[Opening Task input section]
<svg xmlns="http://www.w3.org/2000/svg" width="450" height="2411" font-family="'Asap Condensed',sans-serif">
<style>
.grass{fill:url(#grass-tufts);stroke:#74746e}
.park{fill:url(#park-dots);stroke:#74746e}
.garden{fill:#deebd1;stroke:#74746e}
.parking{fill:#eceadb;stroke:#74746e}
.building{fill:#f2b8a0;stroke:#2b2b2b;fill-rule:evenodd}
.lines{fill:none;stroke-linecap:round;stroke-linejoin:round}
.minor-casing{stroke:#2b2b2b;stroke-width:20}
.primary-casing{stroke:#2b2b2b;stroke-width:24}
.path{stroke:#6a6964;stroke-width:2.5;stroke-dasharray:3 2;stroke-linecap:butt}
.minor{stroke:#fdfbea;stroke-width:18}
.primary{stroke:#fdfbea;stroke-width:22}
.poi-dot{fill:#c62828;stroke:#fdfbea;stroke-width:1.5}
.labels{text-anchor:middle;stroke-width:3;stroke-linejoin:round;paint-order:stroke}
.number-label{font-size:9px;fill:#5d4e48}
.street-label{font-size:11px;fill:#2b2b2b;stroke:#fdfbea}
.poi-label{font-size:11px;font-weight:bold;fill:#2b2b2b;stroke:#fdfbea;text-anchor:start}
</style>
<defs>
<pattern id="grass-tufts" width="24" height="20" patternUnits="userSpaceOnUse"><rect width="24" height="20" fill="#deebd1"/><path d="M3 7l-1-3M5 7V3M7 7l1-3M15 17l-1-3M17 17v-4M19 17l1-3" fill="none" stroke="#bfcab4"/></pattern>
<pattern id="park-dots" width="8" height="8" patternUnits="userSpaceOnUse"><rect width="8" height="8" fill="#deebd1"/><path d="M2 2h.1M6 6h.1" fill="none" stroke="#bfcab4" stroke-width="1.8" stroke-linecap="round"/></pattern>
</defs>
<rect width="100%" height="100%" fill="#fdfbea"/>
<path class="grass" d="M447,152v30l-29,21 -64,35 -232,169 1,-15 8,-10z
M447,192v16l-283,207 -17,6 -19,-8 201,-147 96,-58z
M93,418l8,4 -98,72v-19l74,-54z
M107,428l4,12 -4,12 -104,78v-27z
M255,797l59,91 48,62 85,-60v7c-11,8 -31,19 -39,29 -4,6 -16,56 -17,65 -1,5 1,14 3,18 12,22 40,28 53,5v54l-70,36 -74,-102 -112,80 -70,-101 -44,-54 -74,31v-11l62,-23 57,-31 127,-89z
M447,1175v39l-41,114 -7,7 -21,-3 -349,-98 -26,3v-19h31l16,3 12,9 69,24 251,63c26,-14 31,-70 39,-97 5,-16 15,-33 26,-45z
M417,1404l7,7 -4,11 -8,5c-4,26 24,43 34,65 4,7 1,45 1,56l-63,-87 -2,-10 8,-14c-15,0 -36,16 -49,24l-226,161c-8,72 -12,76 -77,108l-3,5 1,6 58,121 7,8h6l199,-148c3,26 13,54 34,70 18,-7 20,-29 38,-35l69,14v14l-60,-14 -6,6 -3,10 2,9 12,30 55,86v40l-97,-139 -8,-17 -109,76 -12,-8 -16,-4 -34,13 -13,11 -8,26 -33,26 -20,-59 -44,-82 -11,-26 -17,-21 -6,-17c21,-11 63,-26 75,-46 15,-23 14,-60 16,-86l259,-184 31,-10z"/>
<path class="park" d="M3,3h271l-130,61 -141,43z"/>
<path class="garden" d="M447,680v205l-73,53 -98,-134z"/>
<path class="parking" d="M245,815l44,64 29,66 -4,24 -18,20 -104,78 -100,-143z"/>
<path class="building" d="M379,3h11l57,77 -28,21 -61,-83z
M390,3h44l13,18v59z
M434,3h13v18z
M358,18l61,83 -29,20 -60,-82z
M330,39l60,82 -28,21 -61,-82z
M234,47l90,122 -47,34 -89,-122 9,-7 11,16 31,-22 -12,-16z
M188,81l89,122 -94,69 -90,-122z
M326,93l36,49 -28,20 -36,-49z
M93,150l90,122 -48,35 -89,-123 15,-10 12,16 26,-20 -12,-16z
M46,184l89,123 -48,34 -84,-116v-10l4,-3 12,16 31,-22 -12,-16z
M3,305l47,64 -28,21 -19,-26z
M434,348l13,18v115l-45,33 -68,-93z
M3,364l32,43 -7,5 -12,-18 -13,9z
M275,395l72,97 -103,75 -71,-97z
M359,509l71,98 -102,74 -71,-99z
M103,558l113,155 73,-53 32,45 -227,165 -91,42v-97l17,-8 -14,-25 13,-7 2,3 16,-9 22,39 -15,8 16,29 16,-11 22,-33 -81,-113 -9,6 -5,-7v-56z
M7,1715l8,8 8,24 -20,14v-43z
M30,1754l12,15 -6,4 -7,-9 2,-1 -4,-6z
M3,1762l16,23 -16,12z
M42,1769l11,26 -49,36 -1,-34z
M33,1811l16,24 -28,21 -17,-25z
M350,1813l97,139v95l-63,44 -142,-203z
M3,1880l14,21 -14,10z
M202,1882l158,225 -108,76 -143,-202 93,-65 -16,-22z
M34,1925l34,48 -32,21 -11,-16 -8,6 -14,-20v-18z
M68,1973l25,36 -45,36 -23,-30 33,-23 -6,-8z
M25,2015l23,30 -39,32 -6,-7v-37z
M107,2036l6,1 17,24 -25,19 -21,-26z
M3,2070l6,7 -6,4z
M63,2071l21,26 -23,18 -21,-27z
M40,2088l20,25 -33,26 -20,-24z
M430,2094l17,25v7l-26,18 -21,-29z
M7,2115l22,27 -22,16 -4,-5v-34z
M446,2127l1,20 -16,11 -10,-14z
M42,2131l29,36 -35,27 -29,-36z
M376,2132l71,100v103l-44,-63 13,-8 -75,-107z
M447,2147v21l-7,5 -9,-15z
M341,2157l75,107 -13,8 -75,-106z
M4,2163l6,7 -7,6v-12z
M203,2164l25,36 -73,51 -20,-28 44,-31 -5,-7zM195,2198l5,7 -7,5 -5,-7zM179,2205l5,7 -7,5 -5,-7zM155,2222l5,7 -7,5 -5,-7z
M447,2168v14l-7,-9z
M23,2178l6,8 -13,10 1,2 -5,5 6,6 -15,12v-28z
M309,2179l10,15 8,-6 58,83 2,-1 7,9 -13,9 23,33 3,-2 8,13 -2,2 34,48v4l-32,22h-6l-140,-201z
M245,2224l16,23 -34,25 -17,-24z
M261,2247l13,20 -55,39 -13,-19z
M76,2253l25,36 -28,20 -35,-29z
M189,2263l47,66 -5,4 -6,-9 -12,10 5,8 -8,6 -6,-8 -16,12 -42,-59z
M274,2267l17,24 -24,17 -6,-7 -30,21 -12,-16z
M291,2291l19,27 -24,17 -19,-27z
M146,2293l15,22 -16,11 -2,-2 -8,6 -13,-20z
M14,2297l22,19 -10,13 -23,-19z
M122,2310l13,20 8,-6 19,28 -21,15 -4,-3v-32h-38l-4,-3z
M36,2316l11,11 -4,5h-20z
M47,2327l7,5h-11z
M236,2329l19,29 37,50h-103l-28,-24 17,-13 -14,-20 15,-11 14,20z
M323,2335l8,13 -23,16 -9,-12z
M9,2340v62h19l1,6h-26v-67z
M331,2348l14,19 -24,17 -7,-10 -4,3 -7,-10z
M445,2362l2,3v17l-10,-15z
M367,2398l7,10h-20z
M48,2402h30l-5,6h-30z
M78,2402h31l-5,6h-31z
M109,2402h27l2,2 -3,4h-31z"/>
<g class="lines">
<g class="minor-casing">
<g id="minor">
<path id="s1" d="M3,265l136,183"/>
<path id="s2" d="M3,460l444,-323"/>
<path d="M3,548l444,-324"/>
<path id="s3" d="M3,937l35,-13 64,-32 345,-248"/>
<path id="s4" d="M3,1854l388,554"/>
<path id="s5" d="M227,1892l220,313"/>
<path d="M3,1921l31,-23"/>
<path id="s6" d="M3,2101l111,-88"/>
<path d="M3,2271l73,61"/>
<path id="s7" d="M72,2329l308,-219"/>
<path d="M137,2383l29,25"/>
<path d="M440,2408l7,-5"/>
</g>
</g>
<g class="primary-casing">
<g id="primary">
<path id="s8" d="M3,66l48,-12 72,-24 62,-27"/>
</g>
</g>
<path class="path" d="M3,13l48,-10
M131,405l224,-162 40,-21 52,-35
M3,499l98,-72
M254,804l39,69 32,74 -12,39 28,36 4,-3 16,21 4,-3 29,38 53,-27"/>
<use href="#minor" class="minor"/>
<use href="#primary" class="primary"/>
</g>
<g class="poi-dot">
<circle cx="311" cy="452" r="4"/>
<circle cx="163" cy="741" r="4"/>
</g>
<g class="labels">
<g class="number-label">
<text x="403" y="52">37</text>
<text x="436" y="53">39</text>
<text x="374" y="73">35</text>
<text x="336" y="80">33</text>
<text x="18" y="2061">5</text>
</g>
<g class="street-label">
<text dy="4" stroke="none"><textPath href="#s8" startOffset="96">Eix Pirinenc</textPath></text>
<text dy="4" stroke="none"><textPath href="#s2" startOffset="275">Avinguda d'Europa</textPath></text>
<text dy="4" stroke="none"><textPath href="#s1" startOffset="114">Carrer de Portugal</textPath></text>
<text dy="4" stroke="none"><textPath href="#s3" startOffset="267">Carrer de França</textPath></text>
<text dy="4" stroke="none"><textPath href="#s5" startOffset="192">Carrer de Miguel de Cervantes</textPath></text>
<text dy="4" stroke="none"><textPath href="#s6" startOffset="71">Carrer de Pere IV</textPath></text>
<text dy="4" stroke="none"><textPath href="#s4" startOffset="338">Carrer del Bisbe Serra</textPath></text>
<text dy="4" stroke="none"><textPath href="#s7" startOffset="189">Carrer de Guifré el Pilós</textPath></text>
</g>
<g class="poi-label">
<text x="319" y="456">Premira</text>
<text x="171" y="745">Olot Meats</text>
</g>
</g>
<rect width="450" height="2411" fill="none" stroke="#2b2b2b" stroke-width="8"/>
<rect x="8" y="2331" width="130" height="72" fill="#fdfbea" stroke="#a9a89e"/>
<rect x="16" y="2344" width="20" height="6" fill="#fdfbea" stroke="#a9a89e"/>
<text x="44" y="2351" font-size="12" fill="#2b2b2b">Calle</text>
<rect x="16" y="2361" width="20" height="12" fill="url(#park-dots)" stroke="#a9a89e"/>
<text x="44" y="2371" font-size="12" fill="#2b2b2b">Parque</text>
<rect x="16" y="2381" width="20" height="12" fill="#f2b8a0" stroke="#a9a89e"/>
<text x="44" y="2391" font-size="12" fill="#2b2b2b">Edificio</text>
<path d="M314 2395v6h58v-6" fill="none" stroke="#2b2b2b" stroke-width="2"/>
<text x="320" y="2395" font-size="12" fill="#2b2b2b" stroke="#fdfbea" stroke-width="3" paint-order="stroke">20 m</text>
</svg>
[Closing Task input section]
[Opening Task input section]
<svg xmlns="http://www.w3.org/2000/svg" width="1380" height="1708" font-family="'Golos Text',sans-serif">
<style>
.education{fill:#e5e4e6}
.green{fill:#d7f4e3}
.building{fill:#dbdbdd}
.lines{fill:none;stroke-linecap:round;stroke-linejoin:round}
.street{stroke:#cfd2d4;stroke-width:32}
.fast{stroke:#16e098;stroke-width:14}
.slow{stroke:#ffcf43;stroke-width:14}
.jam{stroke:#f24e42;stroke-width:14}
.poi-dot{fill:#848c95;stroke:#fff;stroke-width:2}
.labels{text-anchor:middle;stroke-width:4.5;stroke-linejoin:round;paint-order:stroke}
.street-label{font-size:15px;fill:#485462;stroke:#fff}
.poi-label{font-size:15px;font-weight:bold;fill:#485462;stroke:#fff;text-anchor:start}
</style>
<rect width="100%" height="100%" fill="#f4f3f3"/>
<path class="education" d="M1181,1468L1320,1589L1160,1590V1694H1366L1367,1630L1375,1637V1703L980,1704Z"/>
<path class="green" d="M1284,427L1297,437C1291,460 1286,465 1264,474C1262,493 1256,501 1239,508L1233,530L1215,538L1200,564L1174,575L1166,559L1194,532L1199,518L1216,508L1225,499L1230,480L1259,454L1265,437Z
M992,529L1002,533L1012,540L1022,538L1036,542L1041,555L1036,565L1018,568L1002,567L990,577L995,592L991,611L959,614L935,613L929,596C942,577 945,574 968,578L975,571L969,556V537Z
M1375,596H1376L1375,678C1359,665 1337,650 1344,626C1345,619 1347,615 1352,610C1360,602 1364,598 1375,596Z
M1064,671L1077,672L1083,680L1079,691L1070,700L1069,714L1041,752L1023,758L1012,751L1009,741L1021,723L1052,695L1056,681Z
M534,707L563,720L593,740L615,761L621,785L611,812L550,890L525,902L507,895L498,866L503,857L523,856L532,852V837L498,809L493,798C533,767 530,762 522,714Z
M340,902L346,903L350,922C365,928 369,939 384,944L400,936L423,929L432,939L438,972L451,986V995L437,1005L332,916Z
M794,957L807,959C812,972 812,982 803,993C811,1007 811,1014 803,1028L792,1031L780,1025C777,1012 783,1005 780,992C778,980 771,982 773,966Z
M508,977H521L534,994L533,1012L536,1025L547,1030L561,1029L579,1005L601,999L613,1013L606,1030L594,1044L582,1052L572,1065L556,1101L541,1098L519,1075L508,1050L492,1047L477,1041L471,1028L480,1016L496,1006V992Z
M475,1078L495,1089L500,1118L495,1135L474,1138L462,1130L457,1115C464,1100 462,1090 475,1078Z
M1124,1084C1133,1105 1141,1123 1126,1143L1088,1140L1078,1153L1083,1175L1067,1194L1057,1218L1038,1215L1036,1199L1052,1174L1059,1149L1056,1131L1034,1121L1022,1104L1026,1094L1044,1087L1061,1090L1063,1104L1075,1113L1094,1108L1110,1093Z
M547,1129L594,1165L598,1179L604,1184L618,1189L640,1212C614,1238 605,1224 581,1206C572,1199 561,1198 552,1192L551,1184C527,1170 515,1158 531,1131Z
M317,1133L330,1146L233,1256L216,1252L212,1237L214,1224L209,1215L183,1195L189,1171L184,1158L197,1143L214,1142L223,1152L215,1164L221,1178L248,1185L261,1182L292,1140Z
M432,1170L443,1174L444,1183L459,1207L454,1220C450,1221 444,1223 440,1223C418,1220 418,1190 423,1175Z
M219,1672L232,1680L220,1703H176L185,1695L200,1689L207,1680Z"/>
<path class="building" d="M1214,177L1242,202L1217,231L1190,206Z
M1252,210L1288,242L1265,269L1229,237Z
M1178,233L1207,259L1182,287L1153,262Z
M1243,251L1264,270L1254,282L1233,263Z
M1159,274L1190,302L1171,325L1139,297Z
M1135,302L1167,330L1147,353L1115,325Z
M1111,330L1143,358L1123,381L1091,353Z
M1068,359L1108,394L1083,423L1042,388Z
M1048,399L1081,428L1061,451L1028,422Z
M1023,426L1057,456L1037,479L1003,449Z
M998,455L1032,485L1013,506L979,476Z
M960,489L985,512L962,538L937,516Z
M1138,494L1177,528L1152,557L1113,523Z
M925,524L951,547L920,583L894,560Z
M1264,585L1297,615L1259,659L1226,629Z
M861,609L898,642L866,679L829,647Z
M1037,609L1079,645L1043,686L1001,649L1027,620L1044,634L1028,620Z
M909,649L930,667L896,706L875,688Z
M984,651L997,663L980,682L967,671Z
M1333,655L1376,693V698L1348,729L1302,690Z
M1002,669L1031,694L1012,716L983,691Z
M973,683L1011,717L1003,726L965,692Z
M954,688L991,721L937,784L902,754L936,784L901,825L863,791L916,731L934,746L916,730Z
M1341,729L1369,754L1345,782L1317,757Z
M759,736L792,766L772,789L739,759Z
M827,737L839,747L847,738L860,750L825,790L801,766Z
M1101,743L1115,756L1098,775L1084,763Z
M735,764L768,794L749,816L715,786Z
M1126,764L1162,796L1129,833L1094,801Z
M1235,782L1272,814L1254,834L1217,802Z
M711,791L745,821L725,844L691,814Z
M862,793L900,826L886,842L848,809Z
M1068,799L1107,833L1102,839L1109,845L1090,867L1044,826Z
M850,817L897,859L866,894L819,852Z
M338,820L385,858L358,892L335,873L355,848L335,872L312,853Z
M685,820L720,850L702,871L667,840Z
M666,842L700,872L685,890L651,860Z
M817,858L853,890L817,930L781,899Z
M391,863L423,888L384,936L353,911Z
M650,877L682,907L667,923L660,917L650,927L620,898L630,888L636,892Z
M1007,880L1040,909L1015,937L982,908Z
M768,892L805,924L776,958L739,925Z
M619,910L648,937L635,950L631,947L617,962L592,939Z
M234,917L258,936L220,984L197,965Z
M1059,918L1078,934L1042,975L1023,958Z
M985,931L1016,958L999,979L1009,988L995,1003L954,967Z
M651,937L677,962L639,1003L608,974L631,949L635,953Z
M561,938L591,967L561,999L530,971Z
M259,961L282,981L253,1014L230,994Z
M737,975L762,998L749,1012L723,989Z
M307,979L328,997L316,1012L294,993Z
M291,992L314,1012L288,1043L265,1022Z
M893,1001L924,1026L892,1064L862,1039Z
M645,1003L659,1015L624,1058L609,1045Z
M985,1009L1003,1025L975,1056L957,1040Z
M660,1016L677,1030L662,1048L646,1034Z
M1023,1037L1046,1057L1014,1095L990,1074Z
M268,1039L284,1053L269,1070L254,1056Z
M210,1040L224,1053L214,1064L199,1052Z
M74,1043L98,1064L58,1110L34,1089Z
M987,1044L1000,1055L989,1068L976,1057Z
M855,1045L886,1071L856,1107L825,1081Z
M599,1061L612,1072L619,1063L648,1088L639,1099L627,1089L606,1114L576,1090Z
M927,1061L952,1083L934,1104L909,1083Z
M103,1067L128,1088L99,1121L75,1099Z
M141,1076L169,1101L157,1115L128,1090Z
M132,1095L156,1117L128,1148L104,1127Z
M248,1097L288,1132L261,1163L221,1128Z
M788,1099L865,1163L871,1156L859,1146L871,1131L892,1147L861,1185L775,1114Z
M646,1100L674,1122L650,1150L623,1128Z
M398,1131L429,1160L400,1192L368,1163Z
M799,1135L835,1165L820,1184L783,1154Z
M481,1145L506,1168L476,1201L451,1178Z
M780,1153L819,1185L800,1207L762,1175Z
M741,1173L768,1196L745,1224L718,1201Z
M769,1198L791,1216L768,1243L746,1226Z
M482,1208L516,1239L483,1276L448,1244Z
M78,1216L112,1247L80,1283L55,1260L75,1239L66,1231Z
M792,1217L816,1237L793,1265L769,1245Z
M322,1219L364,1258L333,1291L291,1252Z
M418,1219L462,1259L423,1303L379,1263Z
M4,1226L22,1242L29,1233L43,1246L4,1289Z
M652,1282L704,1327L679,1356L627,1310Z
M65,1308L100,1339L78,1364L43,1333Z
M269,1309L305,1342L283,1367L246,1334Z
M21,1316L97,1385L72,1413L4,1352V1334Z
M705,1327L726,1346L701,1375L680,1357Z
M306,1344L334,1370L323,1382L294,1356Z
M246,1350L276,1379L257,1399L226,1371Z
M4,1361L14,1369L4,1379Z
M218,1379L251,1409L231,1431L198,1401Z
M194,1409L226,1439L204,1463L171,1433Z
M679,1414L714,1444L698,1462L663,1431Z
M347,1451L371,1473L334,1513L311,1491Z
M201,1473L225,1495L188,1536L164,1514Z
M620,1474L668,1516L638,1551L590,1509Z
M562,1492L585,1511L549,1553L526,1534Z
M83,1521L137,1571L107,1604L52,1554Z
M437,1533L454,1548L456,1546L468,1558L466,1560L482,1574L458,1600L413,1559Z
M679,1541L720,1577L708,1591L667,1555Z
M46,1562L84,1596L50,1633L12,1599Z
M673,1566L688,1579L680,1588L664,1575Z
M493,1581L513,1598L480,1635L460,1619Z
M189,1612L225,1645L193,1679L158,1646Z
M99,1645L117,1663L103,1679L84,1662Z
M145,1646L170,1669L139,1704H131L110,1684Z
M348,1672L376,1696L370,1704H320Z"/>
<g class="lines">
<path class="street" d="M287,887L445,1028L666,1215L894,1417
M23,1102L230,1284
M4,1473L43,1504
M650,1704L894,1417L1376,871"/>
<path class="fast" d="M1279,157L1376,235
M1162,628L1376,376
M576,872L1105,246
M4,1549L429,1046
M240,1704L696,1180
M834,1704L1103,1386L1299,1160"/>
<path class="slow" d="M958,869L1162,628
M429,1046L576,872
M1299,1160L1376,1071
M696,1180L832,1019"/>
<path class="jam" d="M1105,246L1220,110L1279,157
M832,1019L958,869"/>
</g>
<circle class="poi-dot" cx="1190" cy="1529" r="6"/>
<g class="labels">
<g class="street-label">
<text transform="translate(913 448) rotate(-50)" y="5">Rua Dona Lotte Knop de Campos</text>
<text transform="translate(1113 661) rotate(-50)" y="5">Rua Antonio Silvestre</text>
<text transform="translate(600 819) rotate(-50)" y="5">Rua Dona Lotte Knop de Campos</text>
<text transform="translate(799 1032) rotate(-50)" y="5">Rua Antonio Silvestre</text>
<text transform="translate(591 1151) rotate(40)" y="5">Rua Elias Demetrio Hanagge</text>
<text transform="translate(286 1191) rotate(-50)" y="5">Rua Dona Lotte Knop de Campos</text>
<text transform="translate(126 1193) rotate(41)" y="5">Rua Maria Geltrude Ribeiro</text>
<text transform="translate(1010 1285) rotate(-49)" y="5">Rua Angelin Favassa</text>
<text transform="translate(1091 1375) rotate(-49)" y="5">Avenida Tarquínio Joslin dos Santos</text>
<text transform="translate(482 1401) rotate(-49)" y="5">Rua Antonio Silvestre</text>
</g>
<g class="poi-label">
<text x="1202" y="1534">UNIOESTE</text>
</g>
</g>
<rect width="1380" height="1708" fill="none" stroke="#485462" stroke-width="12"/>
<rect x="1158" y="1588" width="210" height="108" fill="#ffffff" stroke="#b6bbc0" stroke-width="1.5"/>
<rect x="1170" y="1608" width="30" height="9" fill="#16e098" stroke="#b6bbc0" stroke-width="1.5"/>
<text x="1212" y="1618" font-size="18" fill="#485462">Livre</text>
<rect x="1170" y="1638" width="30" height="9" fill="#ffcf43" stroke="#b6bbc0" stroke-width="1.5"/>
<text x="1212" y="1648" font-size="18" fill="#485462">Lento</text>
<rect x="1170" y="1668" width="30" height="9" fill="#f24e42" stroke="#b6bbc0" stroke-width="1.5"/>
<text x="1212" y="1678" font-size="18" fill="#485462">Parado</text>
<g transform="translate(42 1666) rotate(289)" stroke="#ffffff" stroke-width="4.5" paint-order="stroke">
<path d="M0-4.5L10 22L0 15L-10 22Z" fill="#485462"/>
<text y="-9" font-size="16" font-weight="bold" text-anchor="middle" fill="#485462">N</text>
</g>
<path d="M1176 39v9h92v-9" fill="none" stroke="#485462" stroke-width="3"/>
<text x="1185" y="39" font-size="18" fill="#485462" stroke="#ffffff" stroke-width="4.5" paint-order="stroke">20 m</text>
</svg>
[Closing Task input section]
From the preceding records, count the lines where "labels" occurs and reply with the number only.

4